The general rule is that, to state a claim, the private organization must assert that, in context, the message would be reasonably understood to convey a threat of adverse government action in order to punish or suppress free speech. That the NRA was not the recipient of Vullo's guidance letters is of no moment in this analysis. The Court holds that the NRA states a free speech claim because (1) Vullo has regulatory authority over the insurances companies that did business with the NRA, and (2) Vullo had investigated Lloyd's over insurance-related violations and (3) told insurance executives that DFS had been investigating insurance companies and "was less interested in pursuing those infractions unrelated to any NRA business so long as Lloyd's ceased providing insurance to gun groups, especially the NRA." Vullo also told these entities that she would focus her enforcement actions solely on the organizations with ties to the NRA and ignore other syndicates writing similar policies.

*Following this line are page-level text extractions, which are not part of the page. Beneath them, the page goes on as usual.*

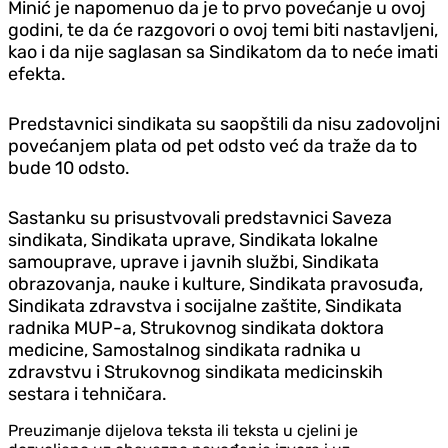
Minić je napomenuo da je to prvo povećanje u ovoj
godini, te da će razgovori o ovoj temi biti nastavljeni,
kao i da nije saglasan sa Sindikatom da to neće imati
efekta.
Predstavnici sindikata su saopštili da nisu zadovoljni
povećanjem plata od pet odsto već da traže da to
bude 10 odsto.
Sastanku su prisustvovali predstavnici Saveza
sindikata, Sindikata uprave, Sindikata lokalne
samouprave, uprave i javnih službi, Sindikata
obrazovanja, nauke i kulture, Sindikata pravosuđa,
Sindikata zdravstva i socijalne zaštite, Sindikata
radnika MUP-a, Strukovnog sindikata doktora
medicine, Samostalnog sindikata radnika u
zdravstvu i Strukovnog sindikata medicinskih
sestara i tehničara.
Preuzimanje dijelova teksta ili teksta u cjelini je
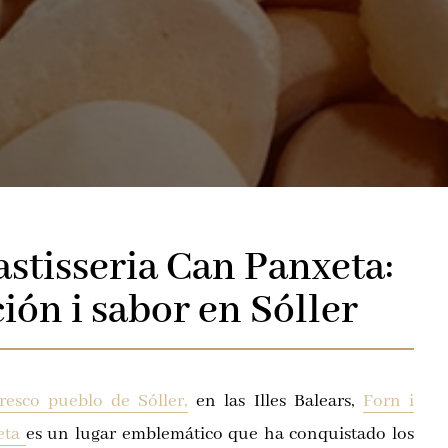
astisseria Can Panxeta:
ión i sabor en Sóller
resco pueblo de Sóller,
en las Illes Balears,
Forn i
xeta
es un lugar emblemático que ha conquistado los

This was a thinly-veiled threat, the Supreme Court unanimously holds, and the NRA was the target. 

Writing for the Court, Justice Sotomayor reverses the Second Circuit (where she sat prior to her nomination to the Supreme Court). Here is the heart of the analysis:

As alleged, Vullo’s communications with Lloyd’s can be reasonably understood as a threat or as an inducement. Either of those can be coercive. As Vullo concedes, the “threat need not be explicit,” and as the Solicitor General explains, “[t]he Constitution does not distinguish between ‘comply or I’ll prosecute’ and ‘comply and I’ll look the other way,’” So, whether analyzed as a threat or as an inducement, the conclusion is the same: Vullo allegedly coerced Lloyd’s by saying she would ignore unrelated infractions and focus her enforcement efforts on NRA-related business alone, if Lloyd’s ceased underwriting NRA policies and disassociated from gun-promotion groups.